UDS Core deploys Alertmanager as a part of the kube-prometheus-stack Helm chart. Alertmanager is responsible for handling alerts sent by Prometheus/Loki and managing notification routing and silencing.

It is recommended to configure Alertmanager to send alerts to a location that is actively monitored by your team. Common options include email, Slack, Mattermost, Microsoft Teams, or a paging service like PagerDuty or OpsGenie.

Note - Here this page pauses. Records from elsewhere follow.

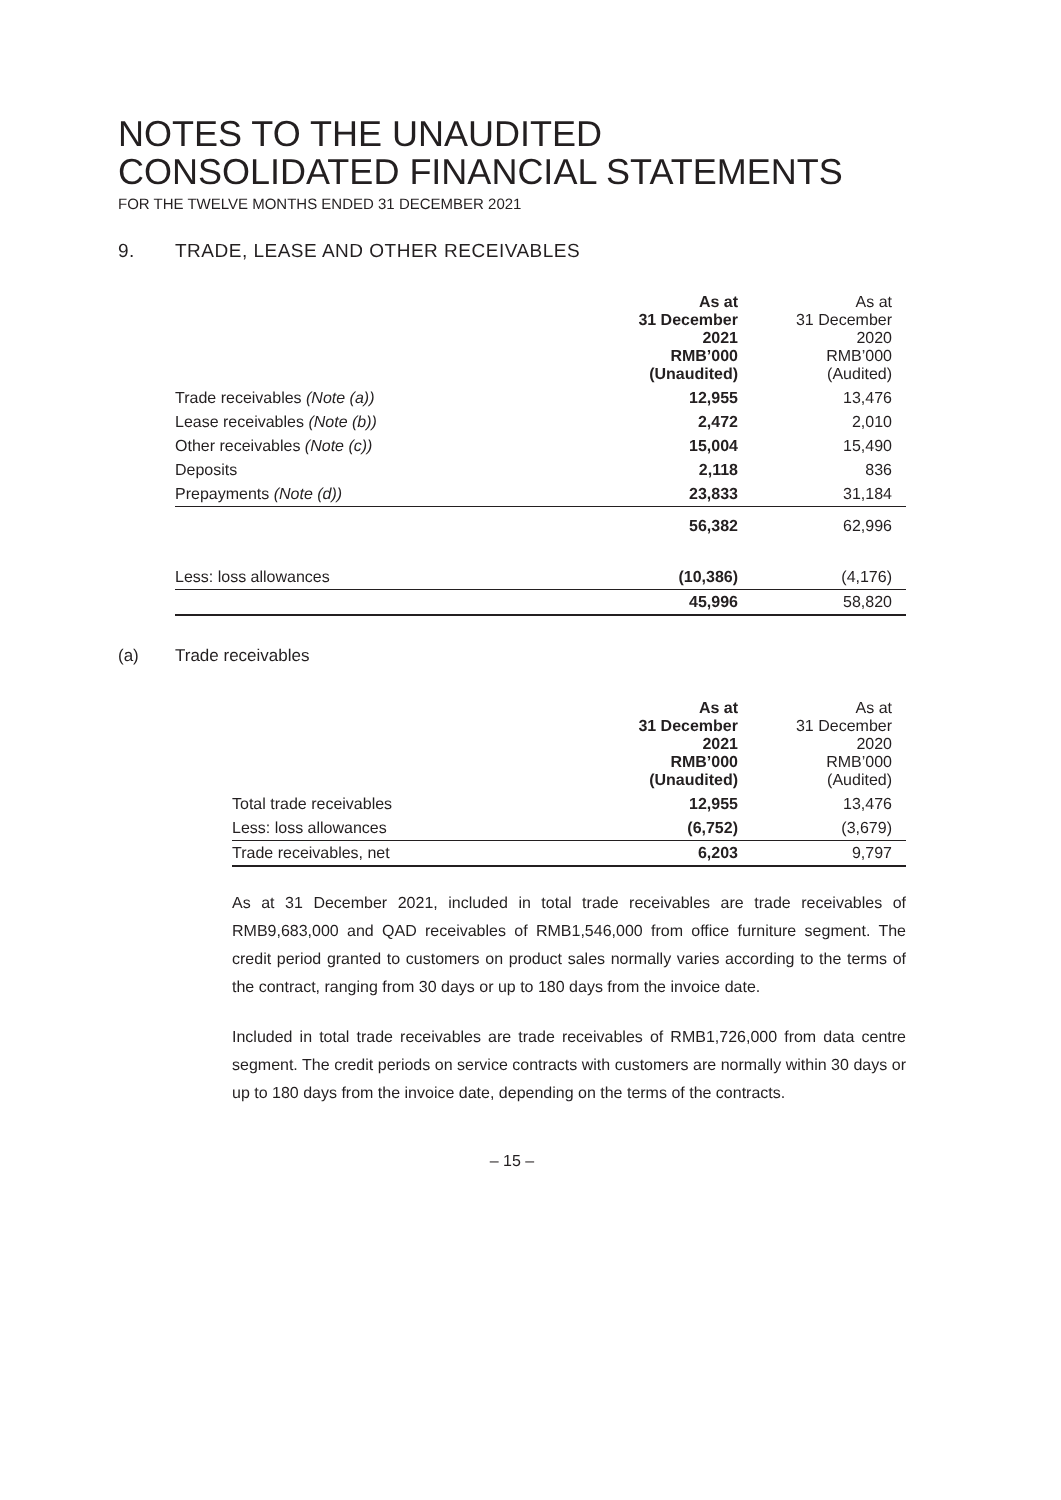NOTES TO THE UNAUDITED
CONSOLIDATED FINANCIAL STATEMENTS
FOR THE TWELVE MONTHS ENDED 31 DECEMBER 2021
9. TRADE, LEASE AND OTHER RECEIVABLES
| | As at 31 December 2021 RMB’000 (Unaudited) | As at 31 December 2020 RMB’000 (Audited) |
| --- | --- | --- |
| Trade receivables (Note (a)) | 12,955 | 13,476 |
| Lease receivables (Note (b)) | 2,472 | 2,010 |
| Other receivables (Note (c)) | 15,004 | 15,490 |
| Deposits | 2,118 | 836 |
| Prepayments (Note (d)) | 23,833 | 31,184 |
| | 56,382 | 62,996 |
| Less: loss allowances | (10,386) | (4,176) |
| | 45,996 | 58,820 |
(a) Trade receivables
| | As at 31 December 2021 RMB’000 (Unaudited) | As at 31 December 2020 RMB’000 (Audited) |
| --- | --- | --- |
| Total trade receivables | 12,955 | 13,476 |
| Less: loss allowances | (6,752) | (3,679) |
| Trade receivables, net | 6,203 | 9,797 |
As at 31 December 2021, included in total trade receivables are trade receivables of RMB9,683,000 and QAD receivables of RMB1,546,000 from office furniture segment. The credit period granted to customers on product sales normally varies according to the terms of the contract, ranging from 30 days or up to 180 days from the invoice date.
Included in total trade receivables are trade receivables of RMB1,726,000 from data centre segment. The credit periods on service contracts with customers are normally within 30 days or up to 180 days from the invoice date, depending on the terms of the contracts.
– 15 –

You can configure Alertmanager by providing bundle overrides. The below example shows how to configure Alertmanager to send Critical/Warning alert notifications to a Slack channel:

packages:
- name: uds-core
repository: ghcr.io/defenseunicorns/packages/uds/core
ref: x.x.x
overrides:
kube-prometheus-stack:
uds-prometheus-config:
values:
# Open up network egress to Slack API for Alertmanager
- path: additionalNetworkAllow
value:
- direction: Egress
selector:
app.kubernetes.io/name: alertmanager
ports:
- 443
remoteHost: api.slack.com
remoteProtocol: TLS
description: "Allow egress Alertmanager to Slack API"
kube-prometheus-stack:
values:
# Setup Alertmanager receivers
# These are the destinations that alerts can be sent to
# See: https://prometheus.io/docs/alerting/latest/configuration/#general-receiver-related-settings
- path: alertmanager.config.receivers
value:
- name: slack
slack_configs:
- api_url: <YOUR_SLACK_WEBHOOK_SECRET_URL> # e.g. "https://hooks.slack.com/services/XXX/YYY/ZZZ"
channel: <YOUR_SLACK_CHANNEL> # e.g. "#alerts"
send_resolved: true
- name: empty # Default receiver to catch any alerts that don't match a route
# Setup Alertmanager routing
# This defines how alerts are grouped and routed to receivers
# See: https://prometheus.io/docs/alerting/latest/configuration/#route-related-settings
- path: alertmanager.config.route
value:
group_by: ["alertname", "job"] # group by alertname and job
receiver: empty # Default receiver if no routes match
# Routes contains a route chain for matching alerts to receivers
routes:
# Send always firing Watchdog alerts to the empty receiver to avoid noise
# (you could also point this to a Dead Man's Snitch like service to detect if Alertmanager is down)
- matchers:
- alertname = Watchdog
receiver: empty
# Send critical and warning alerts to Slack
- matchers:
- severity =~ "warning|critical"
receiver: slack

You can find more information on configuring Alertmanager in the official documentation.

By default, UDS Core configures Alertmanager as a data source in Grafana. This means you can view and manage Alertmanager alerts by navigating to the Alerting section in the Grafana UI.

To view alerts go to Alerting -> Alert rules in the left-hand menu. Here you can see a list of all alerts. You can filter alerts by data source (Prometheus or Loki), severity, and status (firing or resolved). You can also click on an individual alert to see more details, including the alert expression, labels, and annotations.

Sometimes you may want to temporarily mute or silence certain alerts, for example during maintenance windows or when investigating an issue. You can do this by creating a silence in Alertmanager via the Grafana UI.

To create a silence, go to Alerting -> Silences (ensure Choose Alertmanager is set to Alertmanager and not Grafana) in the left-hand menu and click the New Silence button. Here you can specify the matchers for the alerts you want to silence, the duration of the silence, and an optional comment. This silence will be applied to Alertmanager via the Grafana Alertmanager data source.